Only the lines in the entries below from the line with "thumb mcp: (280, 195)" to the line with "ring pip: (259, 283)", both included, belong in the answer, transcribed exactly and without pictures.

Per-instance keypoint data
:::
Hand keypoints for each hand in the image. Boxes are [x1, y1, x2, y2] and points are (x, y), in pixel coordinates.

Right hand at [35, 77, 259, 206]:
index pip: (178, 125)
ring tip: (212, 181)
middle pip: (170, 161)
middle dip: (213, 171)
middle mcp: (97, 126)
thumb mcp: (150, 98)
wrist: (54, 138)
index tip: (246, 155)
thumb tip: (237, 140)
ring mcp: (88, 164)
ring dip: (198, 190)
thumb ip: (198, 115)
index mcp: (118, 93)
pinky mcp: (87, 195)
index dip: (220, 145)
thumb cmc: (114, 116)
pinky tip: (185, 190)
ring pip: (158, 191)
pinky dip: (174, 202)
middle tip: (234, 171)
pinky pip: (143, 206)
:::
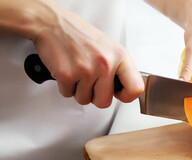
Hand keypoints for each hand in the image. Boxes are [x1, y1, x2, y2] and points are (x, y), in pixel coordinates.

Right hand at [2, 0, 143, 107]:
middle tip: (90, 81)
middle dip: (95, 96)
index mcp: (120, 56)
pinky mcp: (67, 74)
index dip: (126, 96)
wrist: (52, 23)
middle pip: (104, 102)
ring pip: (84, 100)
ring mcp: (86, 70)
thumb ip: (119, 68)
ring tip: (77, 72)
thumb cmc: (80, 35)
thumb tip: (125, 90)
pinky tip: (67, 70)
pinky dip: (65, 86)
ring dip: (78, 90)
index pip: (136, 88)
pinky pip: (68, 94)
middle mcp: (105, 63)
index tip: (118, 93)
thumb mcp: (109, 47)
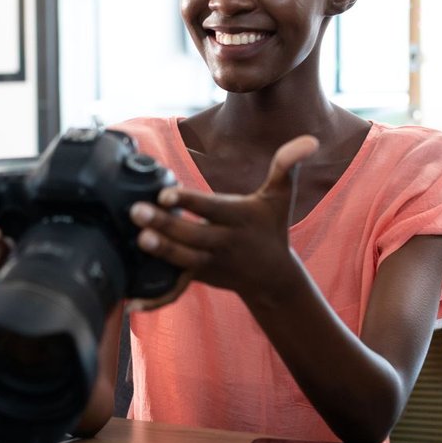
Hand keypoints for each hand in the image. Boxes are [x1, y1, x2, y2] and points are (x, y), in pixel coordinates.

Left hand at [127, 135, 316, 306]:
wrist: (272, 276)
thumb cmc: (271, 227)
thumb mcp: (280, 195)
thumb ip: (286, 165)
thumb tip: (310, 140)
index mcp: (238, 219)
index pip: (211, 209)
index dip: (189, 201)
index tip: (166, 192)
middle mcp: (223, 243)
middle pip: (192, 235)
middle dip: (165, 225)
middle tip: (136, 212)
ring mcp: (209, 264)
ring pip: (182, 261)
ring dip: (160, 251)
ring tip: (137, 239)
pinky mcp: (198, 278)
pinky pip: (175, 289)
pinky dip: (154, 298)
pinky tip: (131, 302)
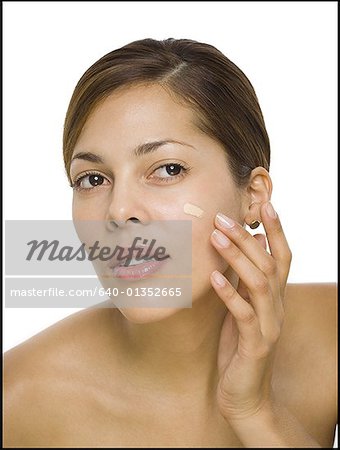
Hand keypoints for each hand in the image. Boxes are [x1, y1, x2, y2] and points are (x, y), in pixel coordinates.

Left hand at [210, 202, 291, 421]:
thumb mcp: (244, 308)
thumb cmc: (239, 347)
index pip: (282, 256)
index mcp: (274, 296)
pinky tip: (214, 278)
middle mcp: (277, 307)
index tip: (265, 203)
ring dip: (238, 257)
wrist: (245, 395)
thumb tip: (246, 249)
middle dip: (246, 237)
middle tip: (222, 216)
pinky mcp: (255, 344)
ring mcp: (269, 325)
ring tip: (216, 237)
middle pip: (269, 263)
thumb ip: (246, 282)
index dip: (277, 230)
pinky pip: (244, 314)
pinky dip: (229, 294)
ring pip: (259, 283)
:::
▸ **TASK RESPONSE**
thumb mcp: (280, 195)
thumb ip: (286, 165)
thumb tip: (310, 140)
index mcp: (238, 219)
index pip: (211, 209)
index dip: (189, 201)
index tip: (166, 192)
middle mcp: (223, 243)
middle pip: (192, 235)
middle dip: (165, 225)
middle tip: (136, 212)
ring mcp: (209, 264)
ring pip: (182, 261)
ring dip: (160, 251)
ring tip: (137, 239)
pinky mcp: (198, 278)
pinky pip: (175, 289)
pinky dip: (154, 298)
pinky tip: (131, 302)
Hand keypoints for each hand in the image. Boxes are [x1, y1, x2, y2] and points are (x, y), in pixel coordinates.

Left hand at [210, 202, 291, 421]:
thumb mcp: (244, 308)
thumb cmc: (239, 347)
index pip: (282, 256)
index mcp: (274, 296)
pinky tip: (214, 278)
middle mcp: (277, 307)
index tip: (265, 203)
ring dip: (238, 257)
wrist: (245, 395)
thumb tip: (246, 249)
middle dip: (246, 237)
middle tip: (222, 216)
pinky mcp: (255, 344)
ring mcp: (269, 325)
ring tip: (216, 237)
middle pip: (269, 263)
thumb ip: (246, 282)
index dip: (277, 230)
pinky pip: (244, 314)
pinky dip: (229, 294)
ring pip: (259, 283)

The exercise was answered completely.